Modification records
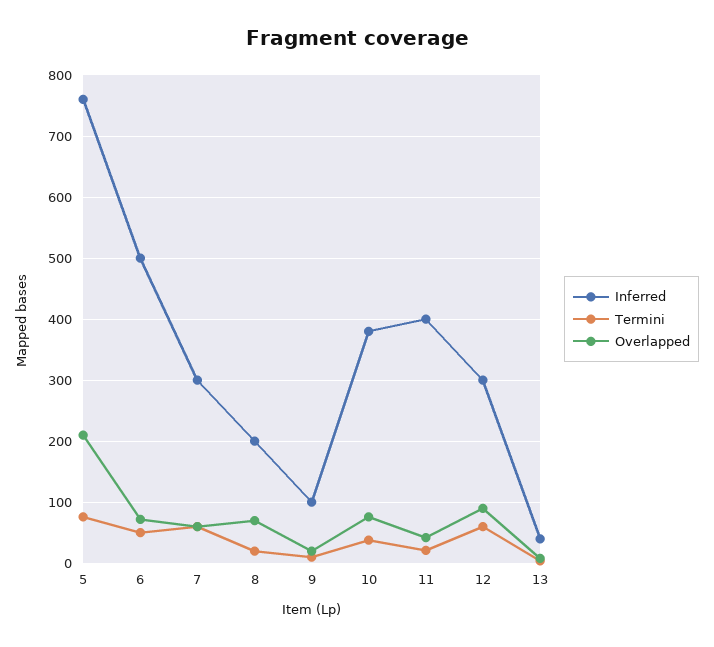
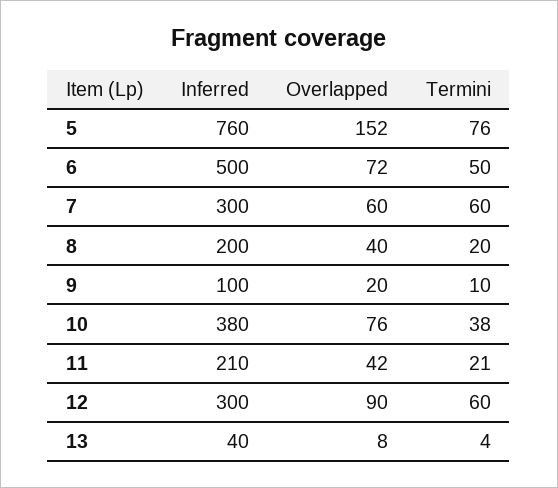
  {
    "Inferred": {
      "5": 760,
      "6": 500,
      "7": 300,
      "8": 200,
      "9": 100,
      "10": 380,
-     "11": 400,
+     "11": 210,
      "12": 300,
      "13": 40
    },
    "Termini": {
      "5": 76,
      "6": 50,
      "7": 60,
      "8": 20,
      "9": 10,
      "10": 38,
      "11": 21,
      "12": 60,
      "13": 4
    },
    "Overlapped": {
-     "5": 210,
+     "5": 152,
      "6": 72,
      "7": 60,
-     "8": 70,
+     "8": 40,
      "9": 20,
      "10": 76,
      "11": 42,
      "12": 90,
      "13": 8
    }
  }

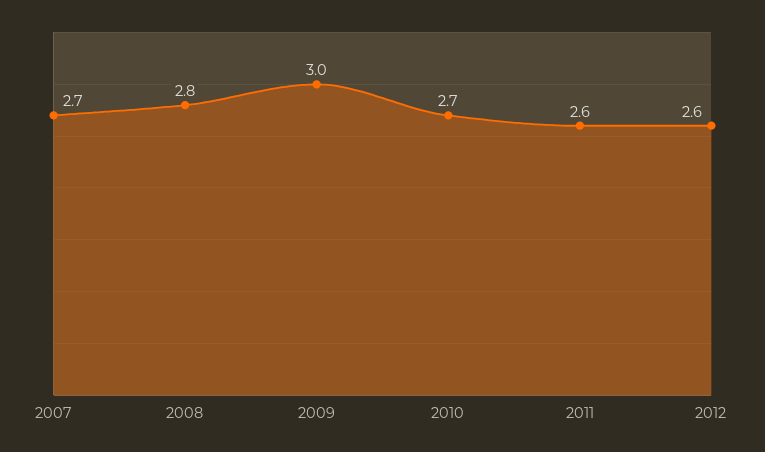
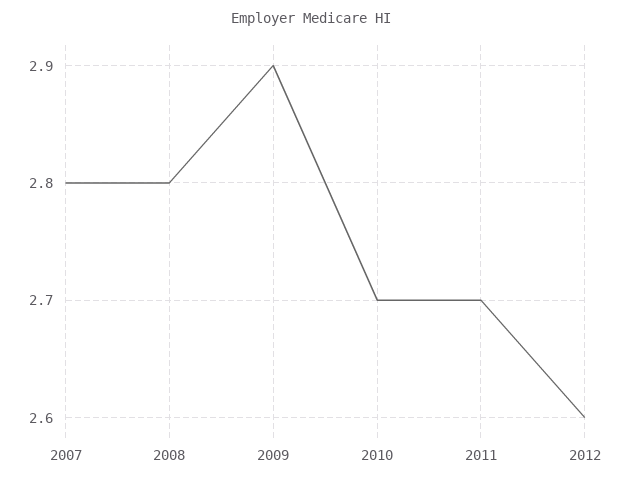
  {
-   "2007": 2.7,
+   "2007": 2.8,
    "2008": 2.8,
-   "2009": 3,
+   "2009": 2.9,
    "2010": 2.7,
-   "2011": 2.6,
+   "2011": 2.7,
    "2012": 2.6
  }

--

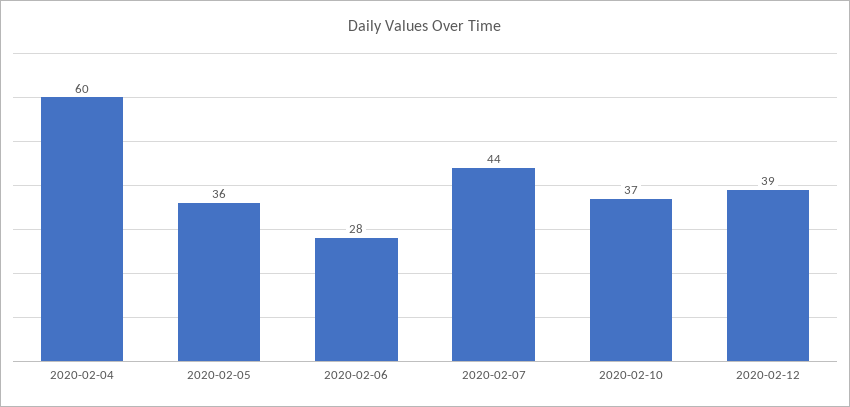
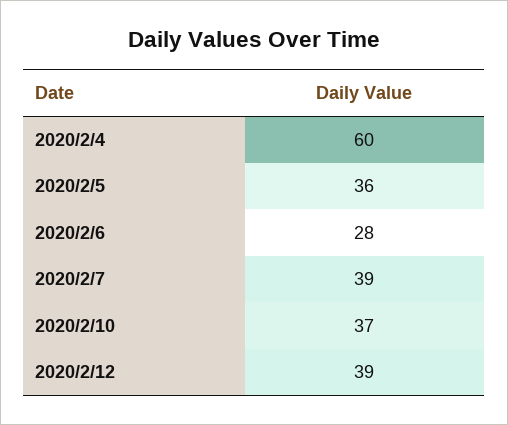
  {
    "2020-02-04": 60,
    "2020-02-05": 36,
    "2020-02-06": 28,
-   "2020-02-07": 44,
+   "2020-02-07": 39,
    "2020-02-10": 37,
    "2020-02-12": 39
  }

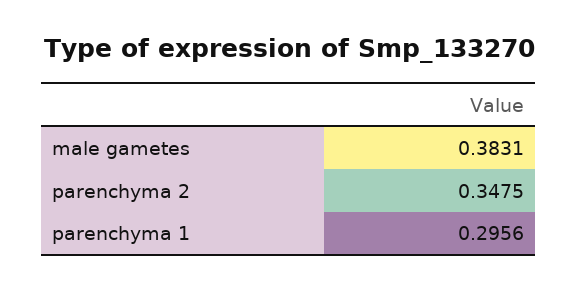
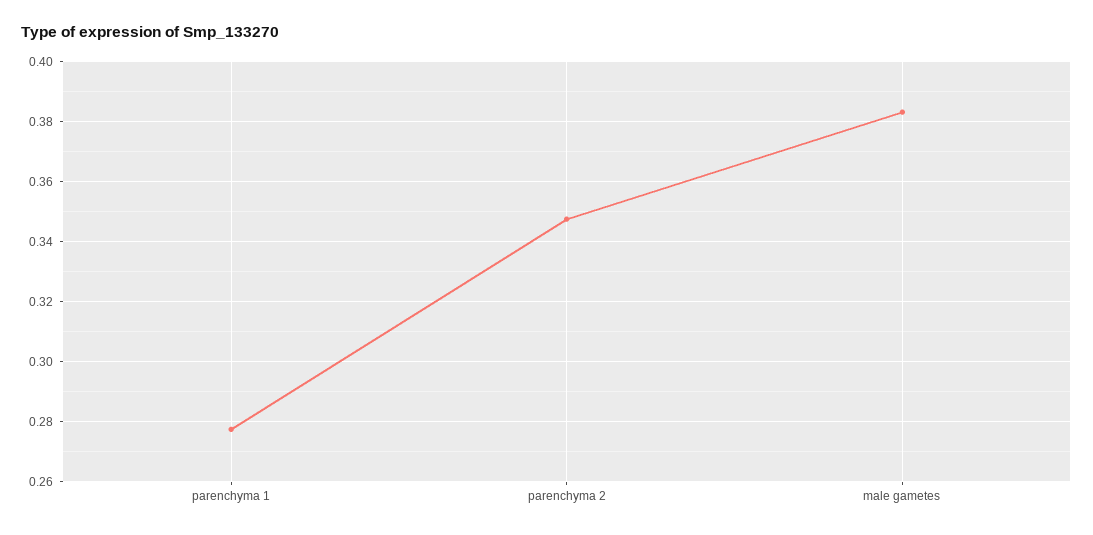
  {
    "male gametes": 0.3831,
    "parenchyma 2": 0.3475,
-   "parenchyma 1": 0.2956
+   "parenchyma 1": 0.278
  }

---

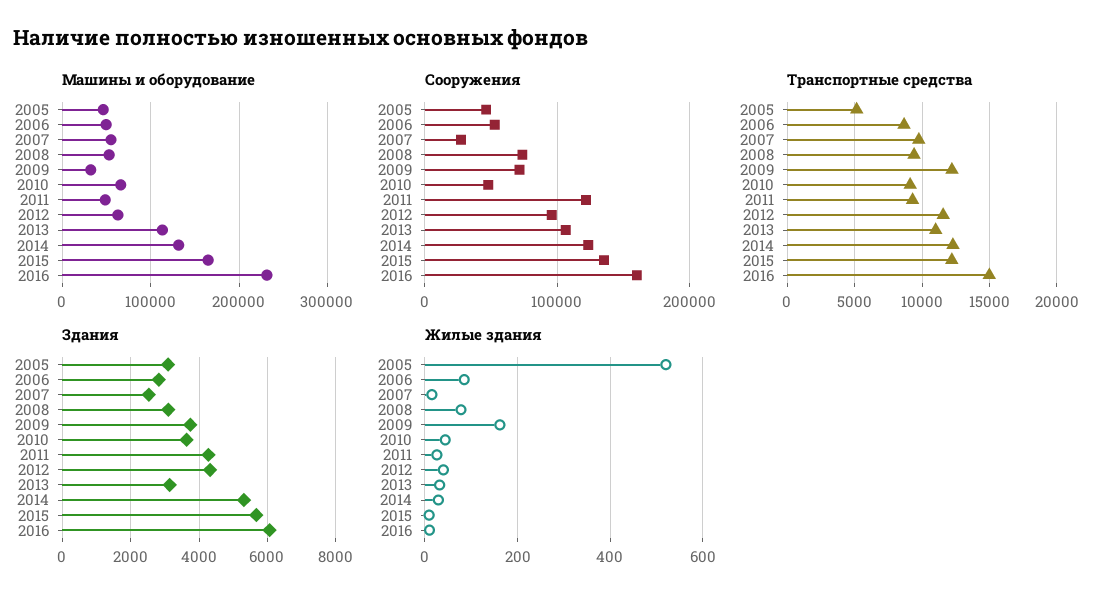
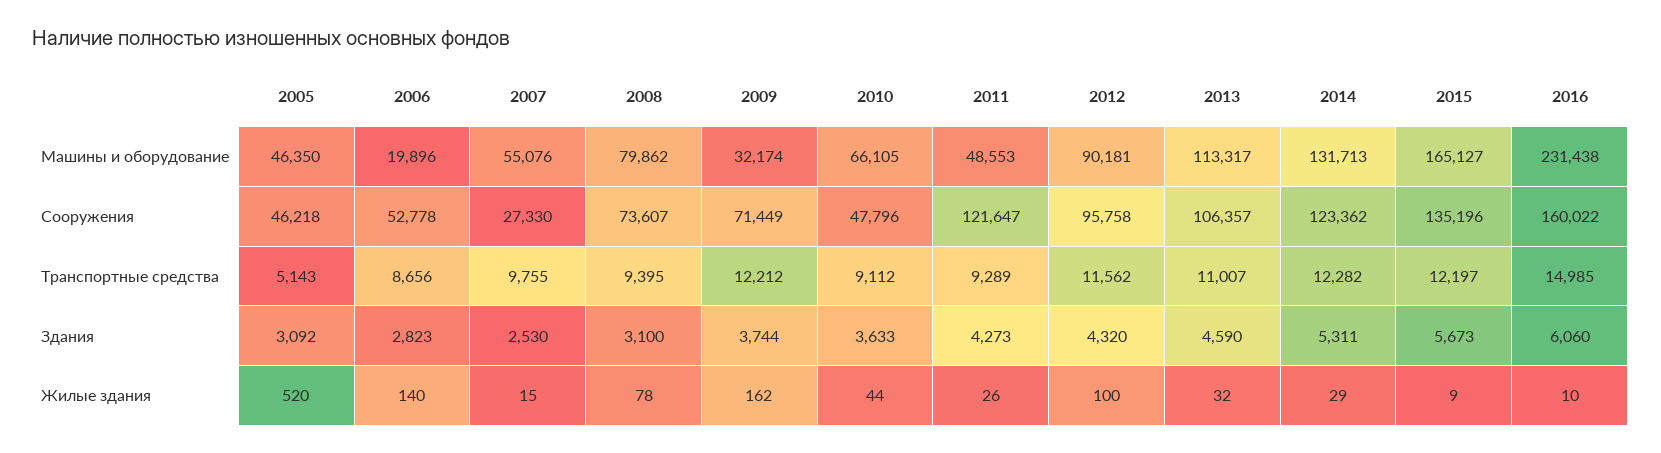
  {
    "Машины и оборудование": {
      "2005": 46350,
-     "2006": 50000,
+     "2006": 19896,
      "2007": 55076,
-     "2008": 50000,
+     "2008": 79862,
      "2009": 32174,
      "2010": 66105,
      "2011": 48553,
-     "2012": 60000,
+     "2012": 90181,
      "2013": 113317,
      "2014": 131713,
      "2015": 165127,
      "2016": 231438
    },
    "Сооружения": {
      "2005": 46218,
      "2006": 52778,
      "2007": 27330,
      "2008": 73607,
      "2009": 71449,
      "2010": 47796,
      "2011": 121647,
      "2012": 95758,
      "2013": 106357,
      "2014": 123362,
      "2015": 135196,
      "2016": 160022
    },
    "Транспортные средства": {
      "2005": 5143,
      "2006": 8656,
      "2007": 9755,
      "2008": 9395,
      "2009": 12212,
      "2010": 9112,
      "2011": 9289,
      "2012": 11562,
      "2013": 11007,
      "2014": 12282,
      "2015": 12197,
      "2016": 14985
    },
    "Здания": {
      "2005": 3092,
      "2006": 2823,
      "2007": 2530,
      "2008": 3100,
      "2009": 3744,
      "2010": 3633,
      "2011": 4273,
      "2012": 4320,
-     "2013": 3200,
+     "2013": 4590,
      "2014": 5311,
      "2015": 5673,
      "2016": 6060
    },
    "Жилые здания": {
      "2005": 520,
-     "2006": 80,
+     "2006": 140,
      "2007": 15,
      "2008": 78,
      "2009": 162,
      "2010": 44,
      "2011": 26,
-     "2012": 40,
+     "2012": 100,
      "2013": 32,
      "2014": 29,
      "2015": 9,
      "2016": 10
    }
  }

» **Task requirements**
Collect the lines of the records that include the string "parenchyma".

» **Task solution**
    "parenchyma 2": 0.3475,
-   "parenchyma 1": 0.2956
+   "parenchyma 1": 0.278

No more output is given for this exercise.